-- Data under study --
- Opening Delimiter -

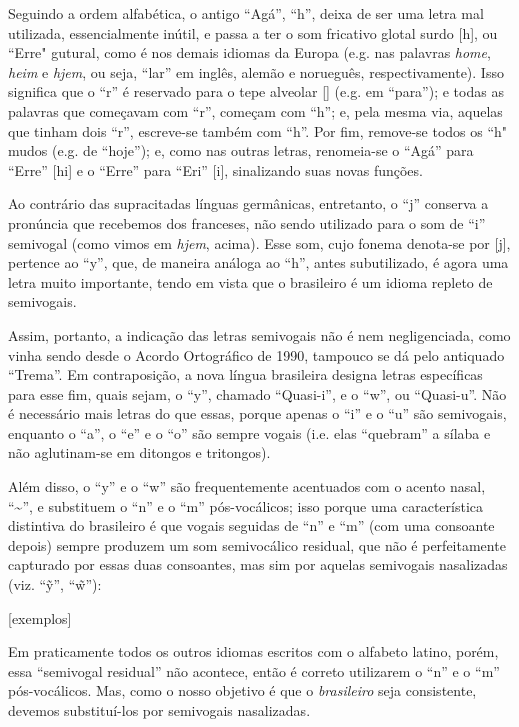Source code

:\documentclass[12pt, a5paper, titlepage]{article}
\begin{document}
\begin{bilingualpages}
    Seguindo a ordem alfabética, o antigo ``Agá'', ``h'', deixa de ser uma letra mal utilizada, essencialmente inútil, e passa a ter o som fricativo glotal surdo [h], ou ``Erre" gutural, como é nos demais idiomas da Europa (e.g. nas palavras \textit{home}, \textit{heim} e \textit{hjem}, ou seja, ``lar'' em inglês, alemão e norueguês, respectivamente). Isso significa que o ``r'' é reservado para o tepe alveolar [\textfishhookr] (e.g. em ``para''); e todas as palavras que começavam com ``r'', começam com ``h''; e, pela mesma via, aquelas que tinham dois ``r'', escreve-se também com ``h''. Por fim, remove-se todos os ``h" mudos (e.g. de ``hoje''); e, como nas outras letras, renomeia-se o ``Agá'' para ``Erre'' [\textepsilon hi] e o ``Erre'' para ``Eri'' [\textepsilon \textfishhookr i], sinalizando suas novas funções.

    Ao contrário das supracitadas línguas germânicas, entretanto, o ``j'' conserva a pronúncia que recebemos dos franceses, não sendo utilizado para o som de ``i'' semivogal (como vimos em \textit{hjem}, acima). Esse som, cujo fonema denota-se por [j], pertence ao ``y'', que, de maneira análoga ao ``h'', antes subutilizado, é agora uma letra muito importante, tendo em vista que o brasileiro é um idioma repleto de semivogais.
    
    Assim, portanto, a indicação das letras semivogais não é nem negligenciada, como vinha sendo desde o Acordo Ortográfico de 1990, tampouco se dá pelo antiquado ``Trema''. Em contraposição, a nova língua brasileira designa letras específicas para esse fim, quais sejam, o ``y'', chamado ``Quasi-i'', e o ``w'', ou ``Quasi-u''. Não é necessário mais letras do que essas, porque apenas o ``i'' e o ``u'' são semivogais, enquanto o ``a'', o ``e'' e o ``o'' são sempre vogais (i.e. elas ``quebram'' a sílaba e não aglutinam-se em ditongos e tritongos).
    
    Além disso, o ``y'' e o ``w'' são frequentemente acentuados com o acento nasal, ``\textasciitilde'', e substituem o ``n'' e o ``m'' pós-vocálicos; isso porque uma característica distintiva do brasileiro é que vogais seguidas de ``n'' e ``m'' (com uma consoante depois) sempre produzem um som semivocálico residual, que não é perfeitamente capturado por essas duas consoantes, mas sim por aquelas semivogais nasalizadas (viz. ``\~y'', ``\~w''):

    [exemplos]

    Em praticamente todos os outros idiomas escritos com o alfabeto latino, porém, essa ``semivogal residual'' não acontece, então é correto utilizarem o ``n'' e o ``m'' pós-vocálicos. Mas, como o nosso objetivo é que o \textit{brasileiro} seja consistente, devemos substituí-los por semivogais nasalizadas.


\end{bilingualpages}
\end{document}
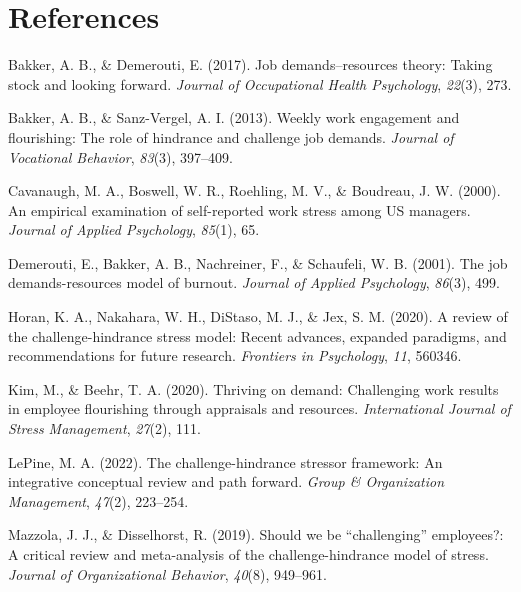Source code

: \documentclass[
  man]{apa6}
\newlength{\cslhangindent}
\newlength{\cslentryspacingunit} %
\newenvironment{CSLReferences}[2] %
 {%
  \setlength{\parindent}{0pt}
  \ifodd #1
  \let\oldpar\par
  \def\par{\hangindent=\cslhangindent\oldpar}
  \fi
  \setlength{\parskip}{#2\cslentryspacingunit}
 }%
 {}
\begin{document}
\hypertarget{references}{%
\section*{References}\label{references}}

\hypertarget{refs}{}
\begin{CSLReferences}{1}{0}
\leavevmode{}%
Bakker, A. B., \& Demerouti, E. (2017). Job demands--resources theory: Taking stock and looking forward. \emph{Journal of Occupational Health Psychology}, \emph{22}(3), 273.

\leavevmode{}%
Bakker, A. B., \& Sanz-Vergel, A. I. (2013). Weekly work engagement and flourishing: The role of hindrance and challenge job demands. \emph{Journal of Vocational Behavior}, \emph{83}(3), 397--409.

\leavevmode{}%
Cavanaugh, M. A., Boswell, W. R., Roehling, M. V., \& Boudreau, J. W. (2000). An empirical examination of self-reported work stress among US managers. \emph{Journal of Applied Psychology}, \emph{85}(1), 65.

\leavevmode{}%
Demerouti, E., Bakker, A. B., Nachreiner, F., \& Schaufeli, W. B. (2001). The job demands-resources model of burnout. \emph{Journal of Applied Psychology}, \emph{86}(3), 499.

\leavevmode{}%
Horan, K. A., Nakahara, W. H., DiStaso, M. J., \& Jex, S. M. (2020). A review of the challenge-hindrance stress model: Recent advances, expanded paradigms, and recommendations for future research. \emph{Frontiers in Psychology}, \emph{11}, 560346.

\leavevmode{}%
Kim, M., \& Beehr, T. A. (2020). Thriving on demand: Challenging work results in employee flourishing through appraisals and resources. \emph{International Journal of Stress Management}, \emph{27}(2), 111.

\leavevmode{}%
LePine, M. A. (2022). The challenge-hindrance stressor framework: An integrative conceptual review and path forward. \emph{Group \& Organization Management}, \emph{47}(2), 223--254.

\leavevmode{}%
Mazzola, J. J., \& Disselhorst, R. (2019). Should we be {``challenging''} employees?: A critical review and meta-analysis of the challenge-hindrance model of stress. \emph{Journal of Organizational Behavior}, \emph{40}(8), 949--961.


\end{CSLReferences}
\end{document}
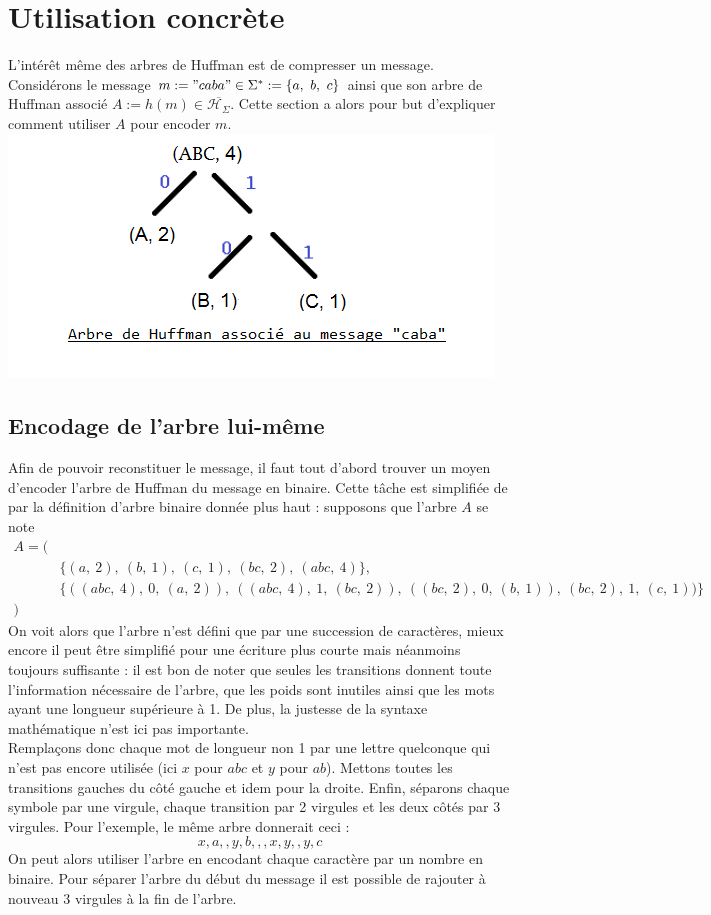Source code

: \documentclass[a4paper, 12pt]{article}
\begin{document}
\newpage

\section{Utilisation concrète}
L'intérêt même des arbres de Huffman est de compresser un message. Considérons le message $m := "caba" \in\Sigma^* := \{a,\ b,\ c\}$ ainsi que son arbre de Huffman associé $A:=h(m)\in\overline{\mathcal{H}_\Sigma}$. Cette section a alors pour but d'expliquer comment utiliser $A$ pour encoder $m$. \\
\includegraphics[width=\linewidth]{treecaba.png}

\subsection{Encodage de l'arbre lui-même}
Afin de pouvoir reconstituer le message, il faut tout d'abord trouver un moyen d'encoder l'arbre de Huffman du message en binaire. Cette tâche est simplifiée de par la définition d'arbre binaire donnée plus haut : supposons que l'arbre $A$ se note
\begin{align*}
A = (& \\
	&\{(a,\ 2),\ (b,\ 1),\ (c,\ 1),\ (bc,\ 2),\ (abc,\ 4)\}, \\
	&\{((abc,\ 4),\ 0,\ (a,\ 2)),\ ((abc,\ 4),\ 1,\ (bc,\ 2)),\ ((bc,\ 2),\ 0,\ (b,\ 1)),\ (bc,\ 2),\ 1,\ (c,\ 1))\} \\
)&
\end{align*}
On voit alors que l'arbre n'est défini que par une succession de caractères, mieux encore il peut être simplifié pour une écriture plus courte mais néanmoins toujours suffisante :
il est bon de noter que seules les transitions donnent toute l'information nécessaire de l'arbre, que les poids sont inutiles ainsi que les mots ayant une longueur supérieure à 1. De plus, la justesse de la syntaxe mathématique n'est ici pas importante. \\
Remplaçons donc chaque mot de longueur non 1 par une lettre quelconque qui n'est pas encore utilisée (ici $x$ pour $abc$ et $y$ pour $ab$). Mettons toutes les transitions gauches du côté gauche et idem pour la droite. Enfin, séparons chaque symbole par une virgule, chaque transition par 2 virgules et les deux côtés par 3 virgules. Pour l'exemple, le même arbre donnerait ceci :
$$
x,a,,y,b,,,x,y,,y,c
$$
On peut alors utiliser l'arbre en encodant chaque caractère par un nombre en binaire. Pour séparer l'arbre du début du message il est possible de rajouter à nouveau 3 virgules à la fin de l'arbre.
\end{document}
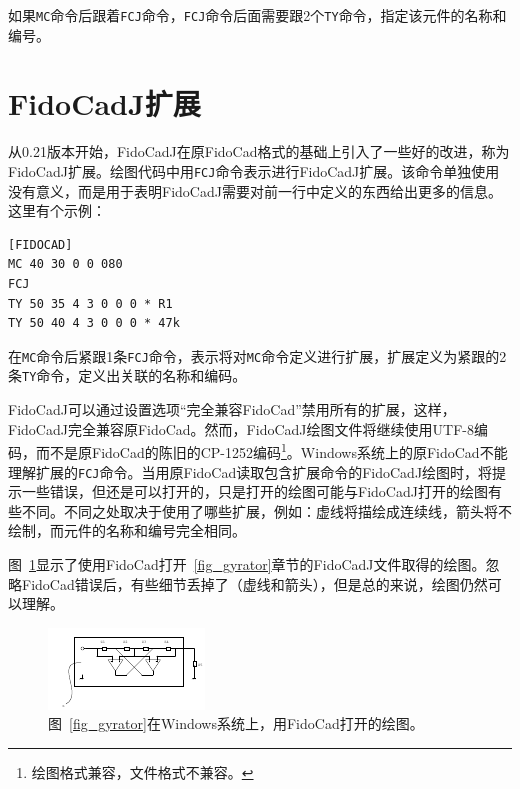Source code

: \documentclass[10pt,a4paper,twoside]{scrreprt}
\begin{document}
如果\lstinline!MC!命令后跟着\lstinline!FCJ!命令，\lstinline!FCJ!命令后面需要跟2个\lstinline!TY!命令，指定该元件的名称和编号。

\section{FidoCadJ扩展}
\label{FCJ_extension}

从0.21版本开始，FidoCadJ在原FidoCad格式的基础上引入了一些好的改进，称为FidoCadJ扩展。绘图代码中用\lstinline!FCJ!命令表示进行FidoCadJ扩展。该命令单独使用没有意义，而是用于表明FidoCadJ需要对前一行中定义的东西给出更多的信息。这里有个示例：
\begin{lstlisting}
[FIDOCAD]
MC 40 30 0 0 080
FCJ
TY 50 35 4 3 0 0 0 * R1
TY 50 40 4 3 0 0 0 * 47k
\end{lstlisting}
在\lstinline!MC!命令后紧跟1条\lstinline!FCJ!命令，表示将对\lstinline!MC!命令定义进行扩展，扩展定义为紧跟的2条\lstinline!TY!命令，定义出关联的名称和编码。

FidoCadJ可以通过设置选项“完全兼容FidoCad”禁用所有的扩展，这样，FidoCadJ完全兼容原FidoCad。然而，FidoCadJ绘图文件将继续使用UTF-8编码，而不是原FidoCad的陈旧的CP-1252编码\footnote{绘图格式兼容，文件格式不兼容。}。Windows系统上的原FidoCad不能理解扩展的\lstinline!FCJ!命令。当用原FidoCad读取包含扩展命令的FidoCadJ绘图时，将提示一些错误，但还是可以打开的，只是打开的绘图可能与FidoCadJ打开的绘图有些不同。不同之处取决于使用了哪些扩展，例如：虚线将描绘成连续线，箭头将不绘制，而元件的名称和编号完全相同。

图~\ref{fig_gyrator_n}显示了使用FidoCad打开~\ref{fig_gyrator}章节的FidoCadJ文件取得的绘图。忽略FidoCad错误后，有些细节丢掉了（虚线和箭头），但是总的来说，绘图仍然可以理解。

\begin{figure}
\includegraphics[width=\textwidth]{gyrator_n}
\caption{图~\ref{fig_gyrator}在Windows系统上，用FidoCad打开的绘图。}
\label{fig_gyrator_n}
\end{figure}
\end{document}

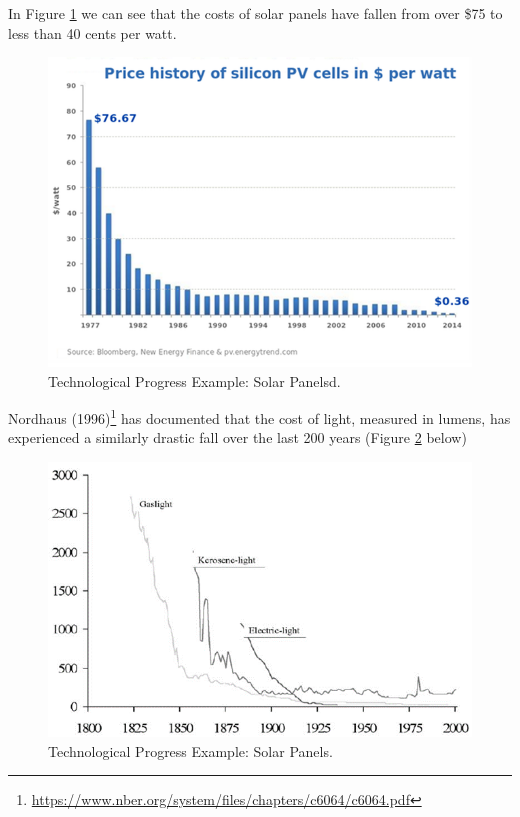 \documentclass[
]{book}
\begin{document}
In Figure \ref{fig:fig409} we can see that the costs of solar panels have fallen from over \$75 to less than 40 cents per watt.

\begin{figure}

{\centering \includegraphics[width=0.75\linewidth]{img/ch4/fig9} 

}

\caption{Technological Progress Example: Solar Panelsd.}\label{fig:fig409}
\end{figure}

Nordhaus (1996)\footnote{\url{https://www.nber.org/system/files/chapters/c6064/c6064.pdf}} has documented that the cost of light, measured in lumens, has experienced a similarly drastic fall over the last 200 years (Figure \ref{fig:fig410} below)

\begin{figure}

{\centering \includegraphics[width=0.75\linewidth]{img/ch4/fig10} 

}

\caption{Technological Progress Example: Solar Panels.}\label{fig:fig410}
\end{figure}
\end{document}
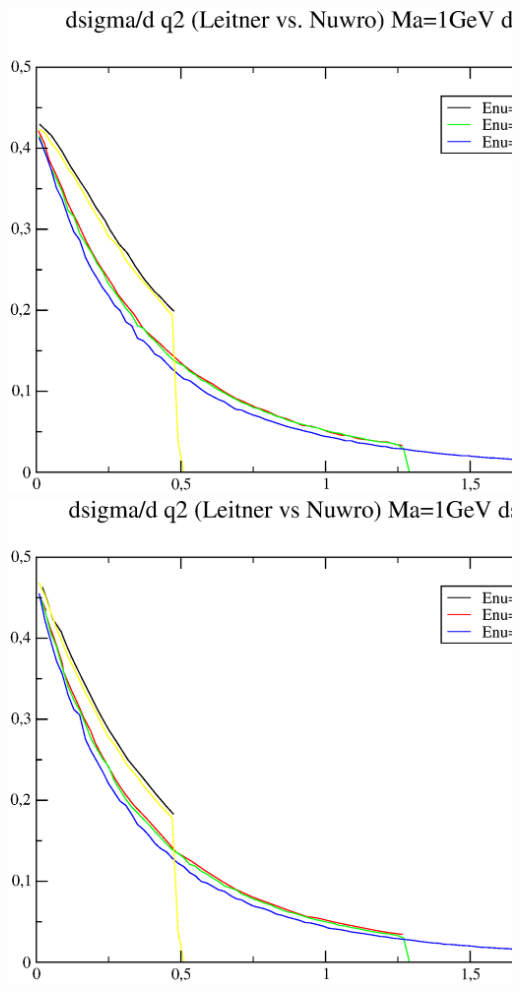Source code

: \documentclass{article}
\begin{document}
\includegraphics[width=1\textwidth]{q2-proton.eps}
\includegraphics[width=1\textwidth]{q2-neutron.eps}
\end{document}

- Closing Delimiter -

-- Work required --
Return, from the data, each line where the string "ainsi" occurs.

-- Finished task --
L'intérêt même des arbres de Huffman est de compresser un message. Considérons le message $m := "caba" \in\Sigma^* := \{a,\ b,\ c\}$ ainsi que son arbre de Huffman associé $A:=h(m)\in\overline{\mathcal{H}_\Sigma}$. Cette section a alors pour but d'expliquer comment utiliser $A$ pour encoder $m$. \\
il est bon de noter que seules les transitions donnent toute l'information nécessaire de l'arbre, que les poids sont inutiles ainsi que les mots ayant une longueur supérieure à 1. De plus, la justesse de la syntaxe mathématique n'est ici pas importante. \\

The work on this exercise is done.